VESTIBULE DE LA MASDJED CHAH D'ISPAHAN.
Officiellement il sert, paraît-il, à remplacer les carreaux qui se détachent des murs sous l'influence de l'humidité des hivers; cependant, si j'en crois la rumeur populaire, sa destination serait tout autre, car, de mémoire de Persan, on n'a jamais effectué de réparations à la mosquée du Roi: sa présence en avant de la grande entrée démontre aux rares étrangers de passage à Ispahan les mérites d'un gouvernement soucieux d'entretenir en bon état les édifices historiques, et assure aux architectes et aux mollahs chargés de la surveillance des prétendus travaux une rente perpétuelle que le roi est bien obligé de payer. Cette explication exhale un parfum de madakhel (malversation) assez prononcé pour ne pas être mensongère; en tout cas, le jour où l'on voudra réparer la porte de la mosquée, on devra tout d'abord reconstruire l'échafaudage, sur lequel on n'oserait même pas aventurer l'ombre d'un chrétien.
Derrière le porche s'étend un spacieux vestibule d'où l'on aperçoit la grande cour de la mosquée avec ses deux étages de galeries.
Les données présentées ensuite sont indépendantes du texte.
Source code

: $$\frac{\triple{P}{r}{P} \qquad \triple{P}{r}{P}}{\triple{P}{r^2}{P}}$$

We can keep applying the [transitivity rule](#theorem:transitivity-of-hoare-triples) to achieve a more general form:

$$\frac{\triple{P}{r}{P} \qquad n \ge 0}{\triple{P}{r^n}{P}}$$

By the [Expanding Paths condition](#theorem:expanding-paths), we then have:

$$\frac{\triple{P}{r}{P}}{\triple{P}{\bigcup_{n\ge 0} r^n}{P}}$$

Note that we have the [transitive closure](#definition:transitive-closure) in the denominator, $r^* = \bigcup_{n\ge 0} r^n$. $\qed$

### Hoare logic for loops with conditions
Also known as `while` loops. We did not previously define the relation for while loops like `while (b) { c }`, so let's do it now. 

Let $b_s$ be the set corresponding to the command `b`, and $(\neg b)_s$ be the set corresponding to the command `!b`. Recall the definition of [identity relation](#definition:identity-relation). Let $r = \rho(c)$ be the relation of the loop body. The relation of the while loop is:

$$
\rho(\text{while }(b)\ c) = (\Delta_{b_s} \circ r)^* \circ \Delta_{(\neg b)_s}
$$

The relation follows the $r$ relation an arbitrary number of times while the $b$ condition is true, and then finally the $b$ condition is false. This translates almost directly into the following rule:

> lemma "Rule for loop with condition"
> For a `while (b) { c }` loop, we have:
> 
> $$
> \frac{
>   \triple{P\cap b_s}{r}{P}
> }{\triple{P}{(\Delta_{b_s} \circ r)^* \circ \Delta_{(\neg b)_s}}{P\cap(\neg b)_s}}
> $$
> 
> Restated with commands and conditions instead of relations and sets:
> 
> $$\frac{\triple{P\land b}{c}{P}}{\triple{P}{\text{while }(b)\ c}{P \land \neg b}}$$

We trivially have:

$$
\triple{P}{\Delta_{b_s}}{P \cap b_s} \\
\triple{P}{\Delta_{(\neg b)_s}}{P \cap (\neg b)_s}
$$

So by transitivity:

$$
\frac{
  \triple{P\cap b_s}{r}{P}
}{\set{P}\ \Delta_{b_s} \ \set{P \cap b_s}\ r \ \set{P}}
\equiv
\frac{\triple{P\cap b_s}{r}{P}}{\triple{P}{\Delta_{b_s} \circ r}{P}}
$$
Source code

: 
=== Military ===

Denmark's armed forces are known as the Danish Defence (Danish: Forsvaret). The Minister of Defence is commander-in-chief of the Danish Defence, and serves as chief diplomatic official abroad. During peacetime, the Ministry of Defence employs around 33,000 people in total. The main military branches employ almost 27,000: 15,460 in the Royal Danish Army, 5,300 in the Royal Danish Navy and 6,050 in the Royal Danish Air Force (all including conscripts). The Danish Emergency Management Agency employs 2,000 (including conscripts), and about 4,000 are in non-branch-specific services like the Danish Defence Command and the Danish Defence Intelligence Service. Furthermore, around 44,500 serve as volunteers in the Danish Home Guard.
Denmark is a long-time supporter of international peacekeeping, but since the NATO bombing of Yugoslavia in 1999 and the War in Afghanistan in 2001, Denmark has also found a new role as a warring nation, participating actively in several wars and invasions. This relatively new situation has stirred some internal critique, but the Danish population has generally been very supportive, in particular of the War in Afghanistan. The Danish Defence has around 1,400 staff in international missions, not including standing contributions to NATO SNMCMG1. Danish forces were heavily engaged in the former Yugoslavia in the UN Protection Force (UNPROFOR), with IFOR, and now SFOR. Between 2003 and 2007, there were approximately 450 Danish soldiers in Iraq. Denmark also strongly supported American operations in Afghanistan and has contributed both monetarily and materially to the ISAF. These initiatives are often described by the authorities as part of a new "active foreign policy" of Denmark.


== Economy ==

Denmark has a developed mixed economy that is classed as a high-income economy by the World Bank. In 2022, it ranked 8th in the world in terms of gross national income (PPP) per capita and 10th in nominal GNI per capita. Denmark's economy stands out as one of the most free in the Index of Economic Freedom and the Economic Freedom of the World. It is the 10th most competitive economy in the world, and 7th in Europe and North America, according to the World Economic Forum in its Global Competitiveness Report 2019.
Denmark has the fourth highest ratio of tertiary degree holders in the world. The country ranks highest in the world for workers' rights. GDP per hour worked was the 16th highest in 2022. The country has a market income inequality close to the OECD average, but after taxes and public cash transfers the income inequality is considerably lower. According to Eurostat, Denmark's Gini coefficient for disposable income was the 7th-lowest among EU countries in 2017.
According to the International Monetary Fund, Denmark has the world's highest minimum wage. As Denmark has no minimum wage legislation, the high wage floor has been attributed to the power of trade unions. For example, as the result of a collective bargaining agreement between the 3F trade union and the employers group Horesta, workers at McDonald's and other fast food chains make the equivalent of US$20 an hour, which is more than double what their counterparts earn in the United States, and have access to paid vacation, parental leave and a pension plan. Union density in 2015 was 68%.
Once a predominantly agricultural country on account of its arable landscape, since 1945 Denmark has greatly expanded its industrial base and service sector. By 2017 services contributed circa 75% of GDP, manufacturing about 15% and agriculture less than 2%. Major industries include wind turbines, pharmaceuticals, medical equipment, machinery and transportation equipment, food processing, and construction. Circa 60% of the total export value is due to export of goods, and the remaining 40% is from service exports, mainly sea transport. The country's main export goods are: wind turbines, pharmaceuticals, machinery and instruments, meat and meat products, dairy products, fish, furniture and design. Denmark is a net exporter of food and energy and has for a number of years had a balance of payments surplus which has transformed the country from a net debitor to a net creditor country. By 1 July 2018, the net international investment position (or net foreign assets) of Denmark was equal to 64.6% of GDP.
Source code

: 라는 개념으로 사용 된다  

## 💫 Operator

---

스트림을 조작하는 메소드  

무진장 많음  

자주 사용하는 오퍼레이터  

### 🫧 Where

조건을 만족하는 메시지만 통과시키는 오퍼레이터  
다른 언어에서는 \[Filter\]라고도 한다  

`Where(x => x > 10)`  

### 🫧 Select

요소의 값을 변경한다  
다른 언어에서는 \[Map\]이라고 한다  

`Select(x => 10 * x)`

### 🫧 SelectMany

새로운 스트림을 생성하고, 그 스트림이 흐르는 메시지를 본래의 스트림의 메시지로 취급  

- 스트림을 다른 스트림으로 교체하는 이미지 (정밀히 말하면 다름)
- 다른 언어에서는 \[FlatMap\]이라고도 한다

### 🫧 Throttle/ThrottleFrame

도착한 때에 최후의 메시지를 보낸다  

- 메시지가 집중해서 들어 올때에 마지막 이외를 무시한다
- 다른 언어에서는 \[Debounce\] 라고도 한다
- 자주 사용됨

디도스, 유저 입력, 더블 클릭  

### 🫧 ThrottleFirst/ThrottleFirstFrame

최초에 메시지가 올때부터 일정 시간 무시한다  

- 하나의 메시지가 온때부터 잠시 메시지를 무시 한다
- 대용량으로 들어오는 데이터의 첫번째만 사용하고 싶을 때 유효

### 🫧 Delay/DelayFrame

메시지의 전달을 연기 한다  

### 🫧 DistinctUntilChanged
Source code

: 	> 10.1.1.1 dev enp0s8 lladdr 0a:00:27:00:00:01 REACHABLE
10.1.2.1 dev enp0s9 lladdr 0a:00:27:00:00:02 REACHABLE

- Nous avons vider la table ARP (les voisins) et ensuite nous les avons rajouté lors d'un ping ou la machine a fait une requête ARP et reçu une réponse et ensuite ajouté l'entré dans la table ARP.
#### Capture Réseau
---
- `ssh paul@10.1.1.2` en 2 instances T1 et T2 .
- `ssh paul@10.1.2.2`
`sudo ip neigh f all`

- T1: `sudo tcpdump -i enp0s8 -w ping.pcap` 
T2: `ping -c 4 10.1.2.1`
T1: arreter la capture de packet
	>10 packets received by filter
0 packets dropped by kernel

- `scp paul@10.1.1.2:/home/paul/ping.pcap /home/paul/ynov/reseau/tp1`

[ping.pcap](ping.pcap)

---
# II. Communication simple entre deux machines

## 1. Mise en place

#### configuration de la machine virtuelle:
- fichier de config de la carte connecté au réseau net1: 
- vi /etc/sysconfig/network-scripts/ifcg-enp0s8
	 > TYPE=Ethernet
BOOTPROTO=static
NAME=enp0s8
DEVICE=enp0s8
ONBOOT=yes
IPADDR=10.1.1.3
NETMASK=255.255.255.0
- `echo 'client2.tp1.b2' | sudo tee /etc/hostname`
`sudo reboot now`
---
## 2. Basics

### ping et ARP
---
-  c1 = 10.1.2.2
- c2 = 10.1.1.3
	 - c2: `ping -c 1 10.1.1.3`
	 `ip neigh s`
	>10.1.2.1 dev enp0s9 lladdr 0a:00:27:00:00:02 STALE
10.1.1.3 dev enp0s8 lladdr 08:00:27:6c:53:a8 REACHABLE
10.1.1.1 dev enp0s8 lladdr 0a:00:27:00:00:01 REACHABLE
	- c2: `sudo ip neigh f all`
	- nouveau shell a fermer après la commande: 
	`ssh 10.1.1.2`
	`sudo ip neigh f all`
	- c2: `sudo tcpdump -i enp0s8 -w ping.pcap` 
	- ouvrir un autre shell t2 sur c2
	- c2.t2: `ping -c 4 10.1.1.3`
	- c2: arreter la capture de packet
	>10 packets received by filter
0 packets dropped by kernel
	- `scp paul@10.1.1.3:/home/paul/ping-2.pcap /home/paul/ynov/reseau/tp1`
Dans l'axe de la place se trouve une vasque de porphyre semblable à un baptistère; l'eau, toujours fraîche, qu'elle contient sert à désaltérer les fidèles croyants.
NOTRE ESCORTE A LA MASDJED CHAH D'ISPAHAN.
Une vingtaine de mollahs envoyés par le mouchteïd à titre d'escorte nous attendent patiemment assis sur les bancs d'albâtre disposés sous la grande porte. Les uns sont coiffés du volumineux turban de mousseline blanche qui ajoute à leur gravité naturelle la gravité physique nécessaire au maintien en équilibre de ce couvre-chef monumental; les autres sont affublés de turbans gros bleu, réservés en Perse aux descendants du Prophète, tout comme la coiffure et la ceinture verte sont arborées dans les pays sunnites par les mortels assez hardis pour revendiquer cette sainte origine.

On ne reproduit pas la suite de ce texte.